BEGIN DATA EXTRACTS

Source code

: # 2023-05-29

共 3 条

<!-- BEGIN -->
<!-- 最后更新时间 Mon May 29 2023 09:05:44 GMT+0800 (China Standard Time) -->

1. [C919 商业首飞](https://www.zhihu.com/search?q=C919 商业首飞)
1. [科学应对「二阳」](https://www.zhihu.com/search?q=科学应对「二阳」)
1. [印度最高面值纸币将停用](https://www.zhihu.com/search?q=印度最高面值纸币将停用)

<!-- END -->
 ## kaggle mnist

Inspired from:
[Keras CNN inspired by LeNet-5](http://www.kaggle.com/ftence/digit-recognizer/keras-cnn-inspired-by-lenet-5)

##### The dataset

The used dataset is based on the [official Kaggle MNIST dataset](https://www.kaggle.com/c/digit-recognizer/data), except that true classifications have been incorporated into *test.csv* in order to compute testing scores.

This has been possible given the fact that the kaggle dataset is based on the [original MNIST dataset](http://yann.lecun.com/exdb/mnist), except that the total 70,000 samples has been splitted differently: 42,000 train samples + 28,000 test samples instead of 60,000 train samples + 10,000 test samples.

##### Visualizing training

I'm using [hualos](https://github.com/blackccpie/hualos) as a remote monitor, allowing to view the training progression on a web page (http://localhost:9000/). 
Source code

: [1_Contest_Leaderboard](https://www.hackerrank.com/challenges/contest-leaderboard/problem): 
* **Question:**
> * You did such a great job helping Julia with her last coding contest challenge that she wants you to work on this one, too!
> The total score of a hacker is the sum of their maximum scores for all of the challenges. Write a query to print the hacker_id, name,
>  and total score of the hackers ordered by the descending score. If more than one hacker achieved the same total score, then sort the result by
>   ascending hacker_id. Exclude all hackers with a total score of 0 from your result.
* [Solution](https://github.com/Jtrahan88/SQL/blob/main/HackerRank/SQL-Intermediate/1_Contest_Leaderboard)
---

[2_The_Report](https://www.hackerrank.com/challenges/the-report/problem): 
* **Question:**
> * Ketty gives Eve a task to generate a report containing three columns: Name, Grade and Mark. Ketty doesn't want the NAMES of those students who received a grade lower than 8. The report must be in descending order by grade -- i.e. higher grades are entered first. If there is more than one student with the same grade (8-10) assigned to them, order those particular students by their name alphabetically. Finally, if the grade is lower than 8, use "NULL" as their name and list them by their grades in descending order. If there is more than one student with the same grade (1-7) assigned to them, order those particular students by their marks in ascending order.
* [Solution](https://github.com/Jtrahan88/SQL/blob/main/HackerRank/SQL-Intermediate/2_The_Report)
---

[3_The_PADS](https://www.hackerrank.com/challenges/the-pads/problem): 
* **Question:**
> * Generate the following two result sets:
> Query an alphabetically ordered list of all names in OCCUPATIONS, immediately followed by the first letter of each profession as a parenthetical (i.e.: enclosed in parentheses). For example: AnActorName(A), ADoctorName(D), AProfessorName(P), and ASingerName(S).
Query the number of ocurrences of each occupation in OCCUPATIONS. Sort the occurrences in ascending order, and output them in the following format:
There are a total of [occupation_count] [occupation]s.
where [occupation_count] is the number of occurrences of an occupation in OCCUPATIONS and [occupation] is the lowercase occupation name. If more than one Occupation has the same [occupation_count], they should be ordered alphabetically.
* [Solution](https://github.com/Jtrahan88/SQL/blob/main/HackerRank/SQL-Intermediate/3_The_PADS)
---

END DATA EXTRACTS

== HOW TO COMPLETE THIS TASK ==
Copy out each line of the data where the string "search" appears.

== WRITTEN ANSWER ==
1. [C919 商业首飞](https://www.zhihu.com/search?q=C919 商业首飞)
1. [科学应对「二阳」](https://www.zhihu.com/search?q=科学应对「二阳」)
1. [印度最高面值纸币将停用](https://www.zhihu.com/search?q=印度最高面值纸币将停用)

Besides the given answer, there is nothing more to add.